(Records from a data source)
**********
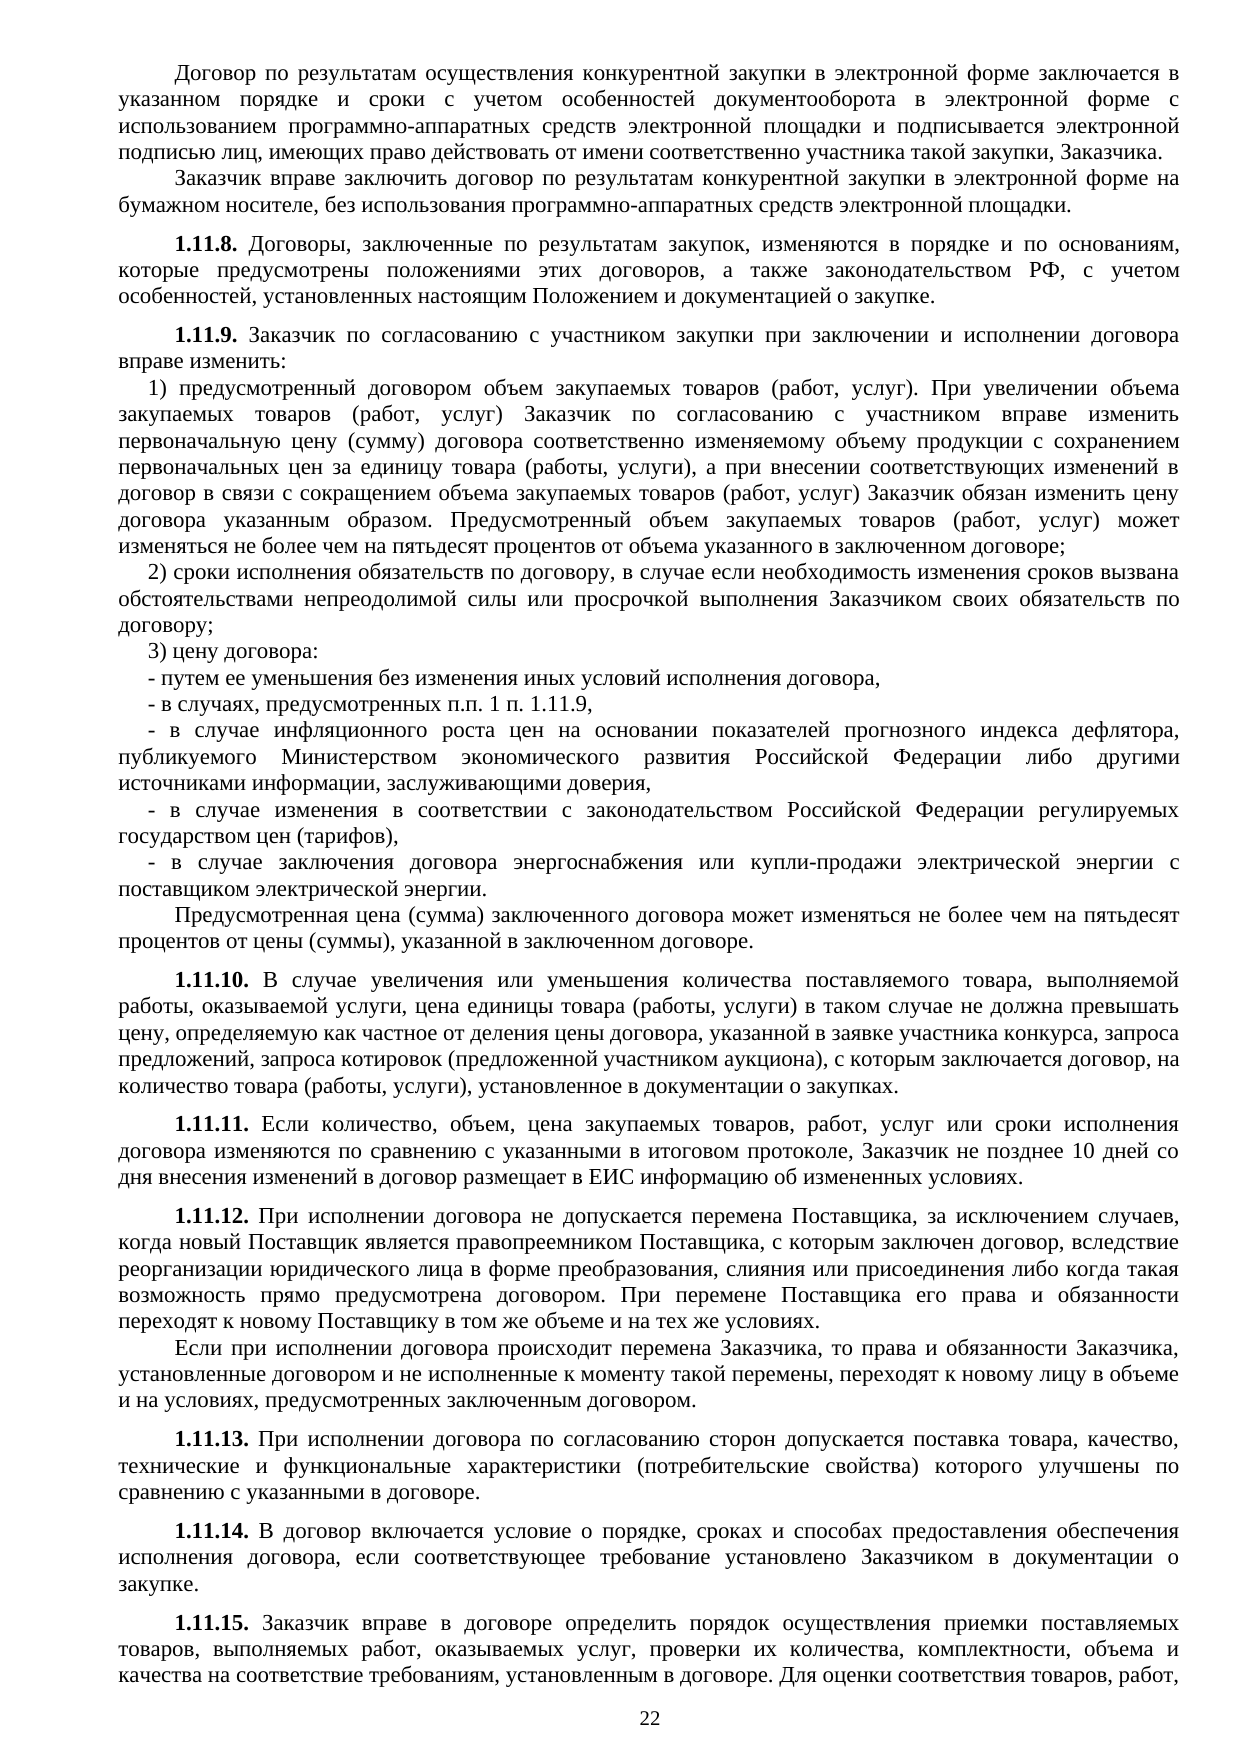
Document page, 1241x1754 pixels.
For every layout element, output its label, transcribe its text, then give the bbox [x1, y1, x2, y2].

text 1.11.10. В случае увеличения или уменьшения количества поставляемого товара, выполняемой работы, оказываемой услуги, цена единицы товара (работы, услуги) в таком случае не должна превышать цену, определяемую как частное от деления цены договора, указанной в заявке участника конкурса, запроса предложений, запроса котировок (предложенной участником аукциона), с которым заключается договор, на количество товара (работы, услуги), установленное в документации о закупках. [118, 966, 1181, 1098]
text 2) сроки исполнения обязательств по договору, в случае если необходимость изменения сроков вызвана обстоятельствами непреодолимой силы или просрочкой выполнения Заказчиком своих обязательств по договору; [118, 558, 1181, 637]
text 1.11.12. При исполнении договора не допускается перемена Поставщика, за исключением случаев, когда новый Поставщик является правопреемником Поставщика, с которым заключен договор, вследствие реорганизации юридического лица в форме преобразования, слияния или присоединения либо когда такая возможность прямо предусмотрена договором. При перемене Поставщика его права и обязанности переходят к новому Поставщику в том же объеме и на тех же условиях. [118, 1202, 1181, 1334]
text 3) цену договора: [118, 637, 1181, 664]
text 1.11.13. При исполнении договора по согласованию сторон допускается поставка товара, качество, технические и функциональные характеристики (потребительские свойства) которого улучшены по сравнению с указанными в договоре. [118, 1425, 1181, 1504]
text 1.11.8. Договоры, заключенные по результатам закупок, изменяются в порядке и по основаниям, которые предусмотрены положениями этих договоров, а также законодательством РФ, с учетом особенностей, установленных настоящим Положением и документацией о закупке. [118, 230, 1181, 309]
text 1.11.9. Заказчик по согласованию с участником закупки при заключении и исполнении договора вправе изменить: [118, 321, 1181, 374]
text - в случае заключения договора энергоснабжения или купли-продажи электрической энергии с поставщиком электрической энергии. [118, 848, 1181, 901]
text - путем ее уменьшения без изменения иных условий исполнения договора, [118, 664, 1181, 690]
text - в случаях, предусмотренных п.п. 1 п. 1.11.9, [118, 690, 1181, 717]
text Заказчик вправе заключить договор по результатам конкурентной закупки в электронной форме на бумажном носителе, без использования программно-аппаратных средств электронной площадки. [118, 164, 1181, 217]
text 1) предусмотренный договором объем закупаемых товаров (работ, услуг). При увеличении объема закупаемых товаров (работ, услуг) Заказчик по согласованию с участником вправе изменить первоначальную цену (сумму) договора соответственно изменяемому объему продукции с сохранением первоначальных цен за единицу товара (работы, услуги), а при внесении соответствующих изменений в договор в связи с сокращением объема закупаемых товаров (работ, услуг) Заказчик обязан изменить цену договора указанным образом. Предусмотренный объем закупаемых товаров (работ, услуг) может изменяться не более чем на пятьдесят процентов от объема указанного в заключенном договоре; [118, 374, 1181, 558]
text - в случае инфляционного роста цен на основании показателей прогнозного индекса дефлятора, публикуемого Министерством экономического развития Российской Федерации либо другими источниками информации, заслуживающими доверия, [118, 717, 1181, 796]
text Если при исполнении договора происходит перемена Заказчика, то права и обязанности Заказчика, установленные договором и не исполненные к моменту такой перемены, переходят к новому лицу в объеме и на условиях, предусмотренных заключенным договором. [118, 1334, 1181, 1413]
text Предусмотренная цена (сумма) заключенного договора может изменяться не более чем на пятьдесят процентов от цены (суммы), указанной в заключенном договоре. [118, 901, 1181, 954]
text 1.11.11. Если количество, объем, цена закупаемых товаров, работ, услуг или сроки исполнения договора изменяются по сравнению с указанными в итоговом протоколе, Заказчик не позднее 10 дней со дня внесения изменений в договор размещает в ЕИС информацию об измененных условиях. [118, 1111, 1181, 1189]
text 1.11.14. В договор включается условие о порядке, сроках и способах предоставления обеспечения исполнения договора, если соответствующее требование установлено Заказчиком в документации о закупке. [118, 1517, 1181, 1596]
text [118, 1608, 1181, 1688]
text - в случае изменения в соответствии с законодательством Российской Федерации регулируемых государством цен (тарифов), [118, 796, 1181, 848]
text Договор по результатам осуществления конкурентной закупки в электронной форме заключается в указанном порядке и сроки с учетом особенностей документооборота в электронной форме с использованием программно-аппаратных средств электронной площадки и подписывается электронной подписью лиц, имеющих право действовать от имени соответственно участника такой закупки, Заказчика. [118, 59, 1181, 164]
**********
- _Problem to work on_
Find the word "площадки" in the records, and report each line that has it.

- _Response area_
text Заказчик вправе заключить договор по результатам конкурентной закупки в электронной форме на бумажном носителе, без использования программно-аппаратных средств электронной площадки. [118, 164, 1181, 217]
text Договор по результатам осуществления конкурентной закупки в электронной форме заключается в указанном порядке и сроки с учетом особенностей документооборота в электронной форме с использованием программно-аппаратных средств электронной площадки и подписывается электронной подписью лиц, имеющих право действовать от имени соответственно участника такой закупки, Заказчика. [118, 59, 1181, 164]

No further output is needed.